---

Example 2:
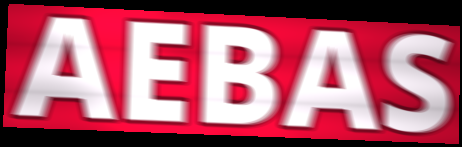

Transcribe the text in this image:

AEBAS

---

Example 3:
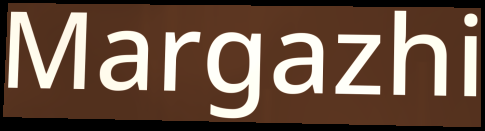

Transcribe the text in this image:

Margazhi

==

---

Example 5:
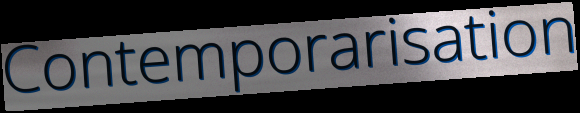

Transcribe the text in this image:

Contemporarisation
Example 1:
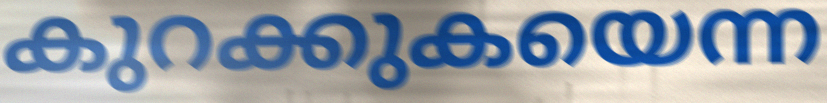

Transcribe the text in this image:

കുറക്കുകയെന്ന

*GOAL OF THE EXERCISE*:
Which lines hold the word "Example"? Copy each of them from the records.

*WRITTEN RESPONSE*:
Example 2:
Example 3:
Example 5:
Example 1:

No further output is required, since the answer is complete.